25 Apr 2014 by Guest Blogger

We are thrilled to have Marla Muntner guest blog for us today. Marla has spent most of her professional life supporting teaching and learning—inside and outside of the classroom. She’s worked for newspapers, nonprofits, public schools, and education companies. As the former Marketing and Communications Manager for Teachstone, she thrived on creative work through designing instructional programs, managing complex projects, leading creative teams, and designing engaging communications materials.
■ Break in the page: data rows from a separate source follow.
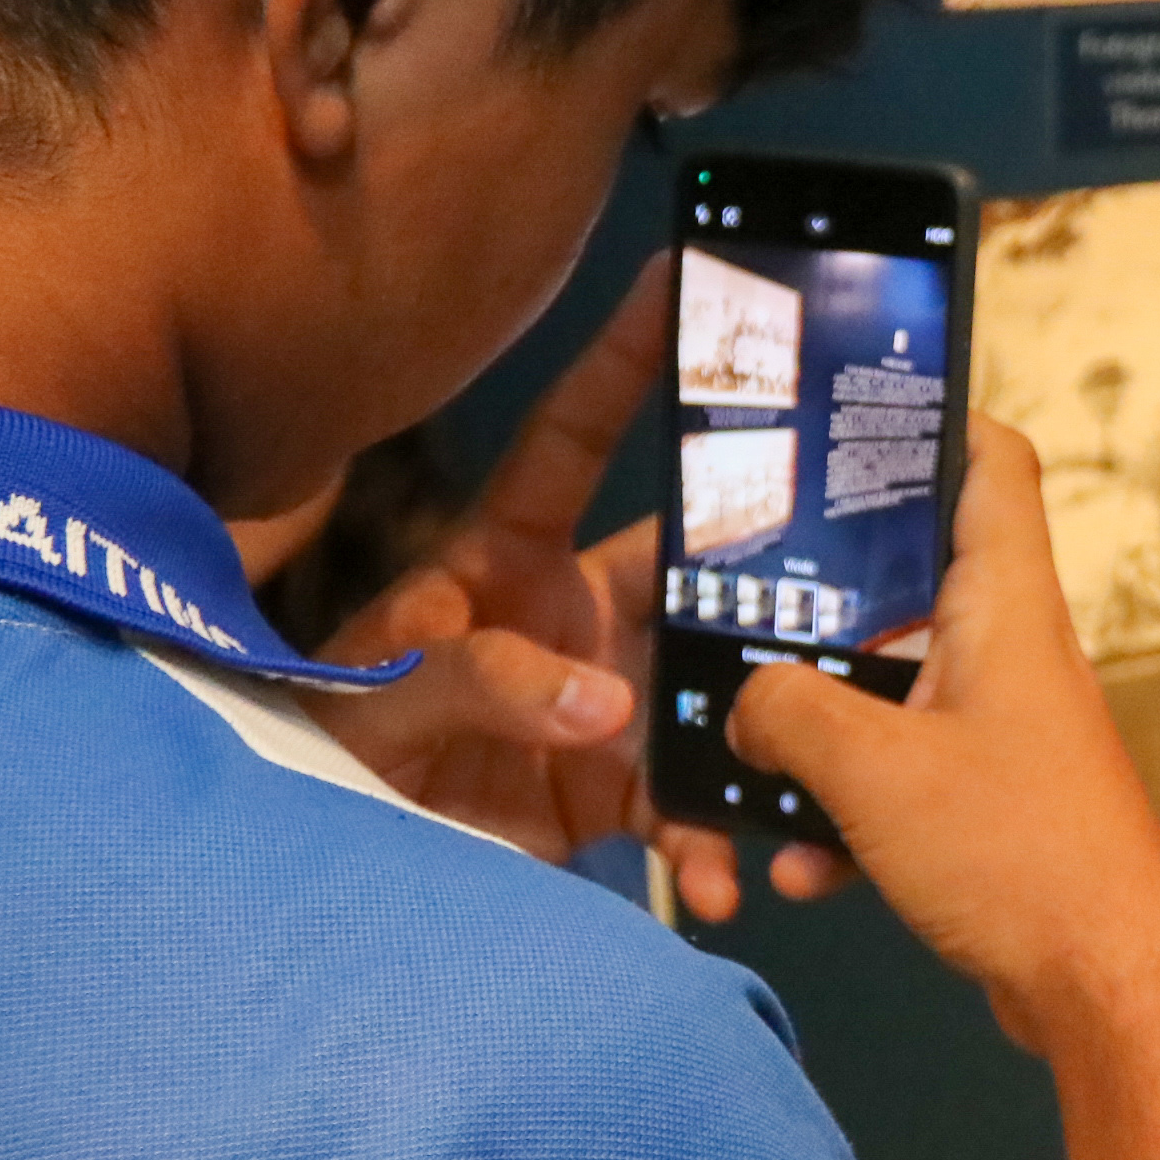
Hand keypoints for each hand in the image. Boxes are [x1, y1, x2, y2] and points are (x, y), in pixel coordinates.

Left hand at [299, 255, 839, 920]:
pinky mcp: (610, 791)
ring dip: (755, 730)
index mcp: (505, 558)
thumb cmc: (323, 754)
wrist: (308, 877)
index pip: (574, 443)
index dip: (627, 362)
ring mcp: (600, 704)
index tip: (687, 279)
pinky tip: (721, 880)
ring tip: (796, 768)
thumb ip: (475, 682)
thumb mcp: (377, 704)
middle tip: (851, 563)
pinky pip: (686, 806)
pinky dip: (709, 843)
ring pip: (712, 691)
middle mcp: (572, 614)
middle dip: (766, 571)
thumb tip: (602, 700)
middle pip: (690, 573)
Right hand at [724, 417, 1159, 1050]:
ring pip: (890, 691)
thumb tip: (745, 702)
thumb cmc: (1017, 856)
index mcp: (1007, 607)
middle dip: (819, 596)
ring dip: (819, 731)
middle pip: (911, 581)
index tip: (851, 409)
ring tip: (747, 761)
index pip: (993, 463)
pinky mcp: (992, 801)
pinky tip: (804, 871)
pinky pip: (900, 779)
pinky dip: (849, 814)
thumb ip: (788, 713)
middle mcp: (1012, 652)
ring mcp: (1004, 728)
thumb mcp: (872, 771)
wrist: (1104, 987)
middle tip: (734, 594)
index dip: (934, 417)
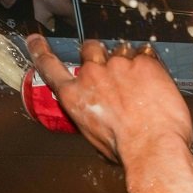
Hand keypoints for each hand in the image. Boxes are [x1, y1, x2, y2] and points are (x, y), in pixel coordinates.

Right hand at [25, 35, 191, 163]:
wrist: (152, 148)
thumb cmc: (127, 151)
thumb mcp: (96, 138)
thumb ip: (92, 117)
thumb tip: (101, 119)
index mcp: (74, 96)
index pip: (49, 65)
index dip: (40, 50)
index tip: (35, 41)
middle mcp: (92, 75)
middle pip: (90, 49)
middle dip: (99, 55)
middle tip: (114, 71)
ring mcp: (118, 66)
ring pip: (121, 50)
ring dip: (128, 62)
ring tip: (141, 85)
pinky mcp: (143, 63)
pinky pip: (146, 55)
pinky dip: (152, 67)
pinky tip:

The best teacher I ever had made me extremely uncomfortable: he pushed me to do things I didn’t feel ready to do. He noticed when I was upset or preoccupied—usually well before I was even aware that something was amiss. And he trusted my judgment and recognized my abilities well before I did.

Sure, he ran our high school newspaper class like a tight ship, keeping us on schedule, bringing in professional mentors, and arranging for printing and delivery of the Paw Print newspaper. But, truthfully, I barely remember that stuff.

What I do remember is his calm insistence that I could handle interviewing our principal after we had uncovered a misappropriation of funds under his watch—a daunting task for this awkward 16-year-old. And I remember him helping me feel okay about not having a date to the prom. And, most important, I remember him quietly handing me a blank book and encouraging me to write and create—a simple gesture that helped shape the rest of my life.

Like so many events in the years since I was his student, reading this Huffington Post article, “What Students Remember Most about Teachers” made me think of him and filled me with gratitude. It also made me wonder about all the things I’d said to my former students over the years.

There’s no way to know in advance how our interactions with students will shape their futures. But it’s clear that being fully present, fully human, and intentional in our day-to-day interactions provides a powerful opportunity we shouldn’t miss.